Do Montebello : comme une épure

Il y a dans les chansons de Do Montebello un poignant mystère qui transperce la virtuosité des musiciens qui portent sa voix et les textes…. Quelche chose d’inclassable qui vous détermine à revenir encore et encore l’écouter chanter.
Sur la scène un peu sombre du Sudden, ses expérimentations sonores penchées sur ses bols d’eau évoquaient une Circée quasi évanescente.
Dans les fumées du Sunset, c’est au contraire la présence charnelle d’une femme évoluant au sein d’une formation de Jazz où les musiciens excellent dans la complicité et les volutes de l’interprétation, qui se dégageait avec la force toute sensuelle d’« un voyage de peau entre toi et moi ».
Dans la grande salle du Pléssis Trévise, dont l’espace rendait justice à la mesure d’un talent qui ne demande qu’à grandir au-delà de toutes frontières trop étroites, à échapper à la toise des genres imposés, il y eut comme un frisson à l’écouter proposer les différentes facettes de son art.

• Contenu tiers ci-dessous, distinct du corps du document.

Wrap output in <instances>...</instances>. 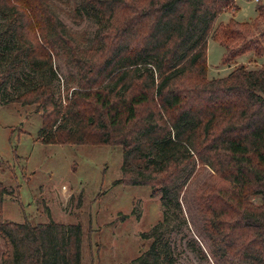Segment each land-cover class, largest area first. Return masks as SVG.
<instances>
[{
    "label": "trees",
    "instance_id": "1",
    "mask_svg": "<svg viewBox=\"0 0 264 264\" xmlns=\"http://www.w3.org/2000/svg\"><path fill=\"white\" fill-rule=\"evenodd\" d=\"M71 1L0 0V87L22 65L39 76L14 78L22 90L9 101L36 107L44 144L120 147L116 183L150 187L163 201L177 197L188 168L185 182L207 166L194 192L202 231L221 259L264 264V66L206 76L209 38L234 59L263 54L264 2L252 23L214 27L235 0H73L76 13L97 21L86 40L54 10ZM59 56L74 75L55 97ZM5 194L0 183L1 264H81L79 224L4 221ZM130 264L171 260L153 242Z\"/></svg>",
    "mask_w": 264,
    "mask_h": 264
},
{
    "label": "rangeland",
    "instance_id": "2",
    "mask_svg": "<svg viewBox=\"0 0 264 264\" xmlns=\"http://www.w3.org/2000/svg\"><path fill=\"white\" fill-rule=\"evenodd\" d=\"M72 1L69 5L57 3L54 10L71 32L90 40L97 21L91 15L76 13ZM256 5V0H235V6L218 15L214 27L231 18L252 23L257 17ZM262 28L263 24L252 38H258ZM206 62L207 78H221L239 64L250 69L264 66V52L259 57L248 52L234 59L209 38ZM67 64L63 56L53 61L55 76L50 78L55 97L66 85H73L70 78L74 71ZM25 77L34 80L39 76L22 65L14 78ZM14 78L0 87L4 221L79 224L81 264H130L153 242L160 258L167 256L171 264H247L239 259H221L218 247L202 231L194 192L211 173L207 166L193 171L185 182L191 170L188 168L178 181H184L180 193L165 201L161 194L152 195L150 187L116 183L121 175V148L42 143L38 137L40 112L34 105L9 101L22 90L14 84ZM253 201L259 203L260 199ZM4 251L0 238V264Z\"/></svg>",
    "mask_w": 264,
    "mask_h": 264
},
{
    "label": "built area",
    "instance_id": "3",
    "mask_svg": "<svg viewBox=\"0 0 264 264\" xmlns=\"http://www.w3.org/2000/svg\"><path fill=\"white\" fill-rule=\"evenodd\" d=\"M257 1V0H256Z\"/></svg>",
    "mask_w": 264,
    "mask_h": 264
}]
</instances>
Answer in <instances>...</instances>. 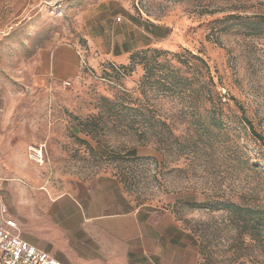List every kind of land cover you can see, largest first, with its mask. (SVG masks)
I'll list each match as a JSON object with an SVG mask.
<instances>
[{
	"label": "rangeland",
	"instance_id": "rangeland-1",
	"mask_svg": "<svg viewBox=\"0 0 264 264\" xmlns=\"http://www.w3.org/2000/svg\"><path fill=\"white\" fill-rule=\"evenodd\" d=\"M128 12L145 32L158 31V46L125 74L106 65L70 86L53 79L56 47L84 50ZM207 70L227 125L216 138L197 123ZM105 100L133 110L109 112ZM243 115L264 136V0H0V200L19 220L31 202L114 180L153 224L176 230L174 242L160 239L163 263L264 264V233L253 239L227 212L198 206H264V153ZM94 116L98 125L88 124ZM144 117L169 125L181 145L165 156L154 126L140 146ZM32 148H43L42 164Z\"/></svg>",
	"mask_w": 264,
	"mask_h": 264
},
{
	"label": "crops",
	"instance_id": "crops-1",
	"mask_svg": "<svg viewBox=\"0 0 264 264\" xmlns=\"http://www.w3.org/2000/svg\"><path fill=\"white\" fill-rule=\"evenodd\" d=\"M132 19L128 12L123 23L113 20L109 31L88 38L84 50L56 47L50 57L53 79L65 82L88 69L128 66L132 54L158 46V31L147 33ZM16 215L21 238L62 264H161L160 239H176V230L153 224L114 180L77 186L39 206L31 202Z\"/></svg>",
	"mask_w": 264,
	"mask_h": 264
},
{
	"label": "trees",
	"instance_id": "trees-1",
	"mask_svg": "<svg viewBox=\"0 0 264 264\" xmlns=\"http://www.w3.org/2000/svg\"><path fill=\"white\" fill-rule=\"evenodd\" d=\"M143 50L132 54L130 58V64L136 59V57L141 54V52L148 51ZM203 65L206 66L204 61L202 62ZM129 64V65H130ZM113 68L114 71H118L120 73L125 74L127 71L128 66H110ZM207 67V66H206ZM106 71V70H105ZM117 72V75L119 74ZM116 73V72H115ZM176 78V85L185 84L190 85L189 80L175 77ZM215 83L214 79L211 76L210 72L207 70L206 74L204 75V81L201 83V87L199 92H201L200 100H203V111L200 115V121L197 123L202 128V133L205 135L206 138L214 137L216 138V131L217 133L223 132L227 125L224 122V112L222 111V97L220 94L215 92ZM121 99V98H120ZM118 99V100H120ZM106 102V100L104 101ZM107 109L109 112H117L122 113L127 111H132V108L125 109L124 106L120 107L119 103L108 101L106 102ZM123 110V111H121ZM125 110V111H124ZM134 112L136 114H140L141 116H146L145 112L140 109H135ZM195 117L196 113H192ZM98 118L94 116L91 120H88V124H97L98 125ZM242 122L245 127L250 132L252 139L254 140L255 144L260 147L262 153H264V136L257 132L254 128L253 124L243 115ZM139 126L136 128V131L139 135V143L140 146L146 147L150 144V140L147 138L149 127L151 129H155L154 126H157L160 130L158 133L155 134L157 138L156 144L158 150L163 151L164 155L166 156L169 153L170 149L172 150L175 145L180 146V138L175 137L174 133L171 131L169 125L161 120H156L154 123L148 120L146 117L141 122H138ZM128 127L132 129V127L128 124ZM130 153V152H128ZM123 180L126 181V176H123ZM198 206L209 207L210 209H220L221 211L227 212L233 222L236 223L239 230H244L246 234H249L253 239H258L260 235L264 233V206L260 205H248L245 203H233V202H216L212 203L210 201H206L203 204H198Z\"/></svg>",
	"mask_w": 264,
	"mask_h": 264
},
{
	"label": "built area",
	"instance_id": "built-area-1",
	"mask_svg": "<svg viewBox=\"0 0 264 264\" xmlns=\"http://www.w3.org/2000/svg\"><path fill=\"white\" fill-rule=\"evenodd\" d=\"M70 85L71 82H65V86ZM30 155L35 163H43V148H32ZM19 230L18 221L0 200V264H62L48 253L24 241Z\"/></svg>",
	"mask_w": 264,
	"mask_h": 264
}]
</instances>
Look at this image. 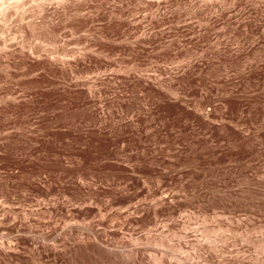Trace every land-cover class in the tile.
<instances>
[{"label":"rangeland","instance_id":"rangeland-1","mask_svg":"<svg viewBox=\"0 0 264 264\" xmlns=\"http://www.w3.org/2000/svg\"><path fill=\"white\" fill-rule=\"evenodd\" d=\"M0 264H264V0H0Z\"/></svg>","mask_w":264,"mask_h":264}]
</instances>
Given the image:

Liturgie, hommages à sa terre d’adoption brésilienne qui s’enracine au plus profond de ce pays de métissage, jouissances de l’instant où le Jazz le plus académique repousse soudain les limites de l’improvisation pour explorer les contrées musicales inexplorées d’une musique plus expérimentale, et un brin de cet esprit de la variété qui se définit par une complicité bon enfant avec son public, et qu’il est agréable de voir remettre à l’honneur… Mais qui diable est-elle, cette drôle de bonne femme qui nous la joue tour à tour magicienne, vamp, petite fille des îles, une fleur d’hibiscus à l’oreille, dansant pieds nus sans pudeur son plaisir enfantin de la ritournelle « Qui va piano » dans un rayon de soleil que Gauguin aurait pu vouloir peindre, rigueur aussi de la grande prêtresse de Comdomble présidant à une cérémonie du Jazz ?
« La musique est silence ». Et dans l’ensemble de son répertoire, il y a bien un vertigineux silence, ce vide, cet espace infini avec lequel nous nous confondons par la force de l’Amour au monde qui nous transporte, comme dans les tableaux de Soulages auxquels elle se réfère dans « Outrenoir ».
Les grands artistes se distinguent des simples virtuoses en ceci qu’il nous ouvrent les portes d’un Musée imaginaire, et qu’un public peut les rejoindre dans ce parcours de pièces en pièces d’une intime collection pour y retrouver ses propres émotions. Or quand Do Montebello attaque à voix nue les premières mesures de « Je marche », je me retrouve pour ma part parmi les sculptures longilignes de Giacometti ; c’est comme si ce mouvement décharné des squelettes épurés de leurs chairs me révélait la structure même de son répertoire, guidé par une même volonté de l’épure.
Paul Valéry, à qui l’on doit une définition de la poésie pure, capte dans un de ses poèmes le vol arrêté d’un abeille qui est le mouvement même du désir, qui se tient au cœur de tout art véritable nécessaire.
Eh bien Do Montebello qu’une écoute superficielle pourrait réduire à « un chanteuse de jazz » par sa technique, qui nous proposerait « de la musique bésilienne » du fait des hommages qu’elle rend aux compositeurs de cette terre, est bien plus que cela. « Après tout » : dans cet « instant [arrêté, qui] [lui] va comme un gant », elle est cette abeille qui a suspendu son vol parmil les mille fleurs qu’elle butine, elle est l’artiste véritable, dont les textes poétiques délivrent la clef d’un univers très personnel, très intime, où l’urgence de la vie même nous saisit. « Il ne faut plus attendre ».